But the doctor pushed him aside and entered. As he shed the light of his lantern around he gasped like a man in extremity, for surely a stranger or a more terrible sight the eyes of man had never looked upon.

Two dark forms, those of a man and a woman, were upon the floor, the man prone on his face with his hands stretched out before him, the woman crouched far back in the corner with her mouth wide open and her eyes starting from her head with absolute and ghastly terror. Yet both eyes and mouth were obviously those of a corpse. In the centre of the room were three coffins laid upon narrow tables, the same that Cleg had so often seen.
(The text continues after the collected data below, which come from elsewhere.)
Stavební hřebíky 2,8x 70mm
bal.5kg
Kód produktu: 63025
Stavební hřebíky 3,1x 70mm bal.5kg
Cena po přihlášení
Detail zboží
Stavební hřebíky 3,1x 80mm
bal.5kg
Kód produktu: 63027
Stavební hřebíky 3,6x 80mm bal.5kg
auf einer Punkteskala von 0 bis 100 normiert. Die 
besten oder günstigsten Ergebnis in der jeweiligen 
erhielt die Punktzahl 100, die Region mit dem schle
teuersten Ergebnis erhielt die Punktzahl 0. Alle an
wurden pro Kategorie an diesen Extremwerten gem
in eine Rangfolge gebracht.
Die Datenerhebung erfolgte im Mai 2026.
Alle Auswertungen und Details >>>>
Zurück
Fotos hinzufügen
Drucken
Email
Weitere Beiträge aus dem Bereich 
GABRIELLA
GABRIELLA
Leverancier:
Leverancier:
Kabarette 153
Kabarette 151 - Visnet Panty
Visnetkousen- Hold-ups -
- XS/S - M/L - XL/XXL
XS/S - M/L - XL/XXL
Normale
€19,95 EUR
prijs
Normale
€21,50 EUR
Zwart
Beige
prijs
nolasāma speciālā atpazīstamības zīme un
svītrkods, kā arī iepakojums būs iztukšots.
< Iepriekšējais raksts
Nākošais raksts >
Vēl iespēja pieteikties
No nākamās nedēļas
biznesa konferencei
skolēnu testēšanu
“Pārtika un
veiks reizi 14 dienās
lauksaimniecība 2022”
But now they were all three open, and in each reclined a figure arrayed in white, with the head raised on a level with the coffin lid.
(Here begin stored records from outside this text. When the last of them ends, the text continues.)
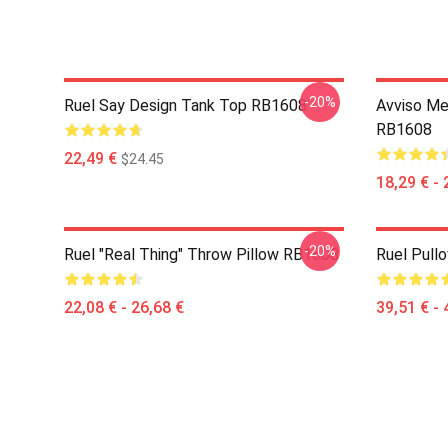
-20%
Ruel Say Design Tank Top RB1608
Avviso Me
RB1608
22,49 €
$24.45
18,29 € - 
-20%
Ruel "Real Thing" Throw Pillow RB1608
Ruel Pull
22,08 € - 26,68 €
39,51 € - 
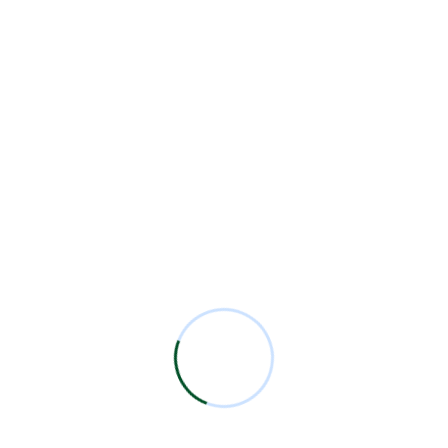
Otros Eventos
4
Residentes
23
Security
2
Sesiones Mensuales
71
Technology
1
Comentarios Recientes
Miguel Bermejo
en
Acudir con un Cirujano
Certificado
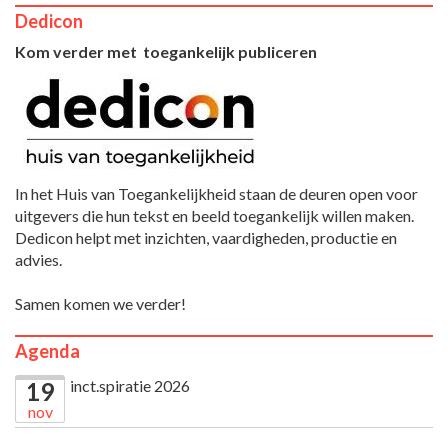
Dedicon
Kom verder met toegankelijk publiceren
In het Huis van Toegankelijkheid staan de deuren open voor
uitgevers die hun tekst en beeld toegankelijk willen maken.
Dedicon helpt met inzichten, vaardigheden, productie en
advies.
Samen komen we verder!
Agenda
inct.spiratie 2026
19
nov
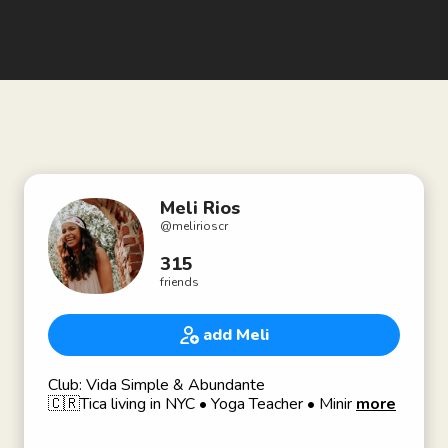
Meli Rios
@
melirioscr
315
friends
add Meli
Club: Vida Simple & Abundante
🇨🇷Tica living in NYC • Yoga Teacher • Minimalist
more
• Eco-Friendly Living • Vegan • Traveling •
Bolgger • Speak English & Spanish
In the coffin in the centre lay General Theophilus Ruff, with an expression of absolute triumph on his face. He appeared to lean forward a little towards the woman in the corner, and his dead wide-open eyes were fixed upon her. An empty opium box lay by his side. A revolver lay across his knees, evidently fallen from his right hand, which hung over the coffin edge. His Oriental pipe stood on the floor, and the amber mouthpiece was still between his lips.

But the other two coffins contained the strangest part of the contents of this room of horrors. To the right of the General lay the perfectly preserved body of a woman, whose regular features and delicate skin had only been slightly marred at the nostrils by the process of embalming. She was dressed in white, and her hands were crossed upon her bosom. A man, young and noble-looking, lay in the same position in the other coffin upon the General's left.
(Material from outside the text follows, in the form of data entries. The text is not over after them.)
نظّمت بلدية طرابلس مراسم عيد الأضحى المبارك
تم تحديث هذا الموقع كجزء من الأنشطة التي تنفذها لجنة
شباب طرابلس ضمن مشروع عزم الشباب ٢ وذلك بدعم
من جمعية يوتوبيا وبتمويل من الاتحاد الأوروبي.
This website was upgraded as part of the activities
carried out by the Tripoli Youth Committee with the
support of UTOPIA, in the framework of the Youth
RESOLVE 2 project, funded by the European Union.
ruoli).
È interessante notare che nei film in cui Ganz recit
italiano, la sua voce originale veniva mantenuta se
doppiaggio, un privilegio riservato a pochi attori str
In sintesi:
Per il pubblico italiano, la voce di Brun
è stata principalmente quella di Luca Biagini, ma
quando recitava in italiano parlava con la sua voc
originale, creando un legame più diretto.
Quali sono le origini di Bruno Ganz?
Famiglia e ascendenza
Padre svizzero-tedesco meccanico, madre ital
But the most wonderful thing was that the necks of both the man and the woman were bound about with a red cord drawn very tight midway between the chin and the shoulder. Upon the breast of the man on the left were written in red the words:

"False Friend."

And on the breast of the fair woman upon the right the words:

"False Love."

A row of tall candlesticks stood round the coffins, six on either side. The great ceremonial candles which they had once contained had burned down to the sockets and guttered over the tops. The floor was strewn with the contents of drawers and papers, and with dainty articles of female attire. A small glove of French make lay at the doctor's feet.

He lifted it and put it into his pocket mechanically, before turning his attention to the bodies in this iron charnel-house. They were, of course, all long since dead. The weasel-faced man on the floor had a bullet through the centre of his forehead. The woman in the corner, on the other hand, was wholly untouched by any wound; but from the expression on her face she must have died in the most instant and mortal terror.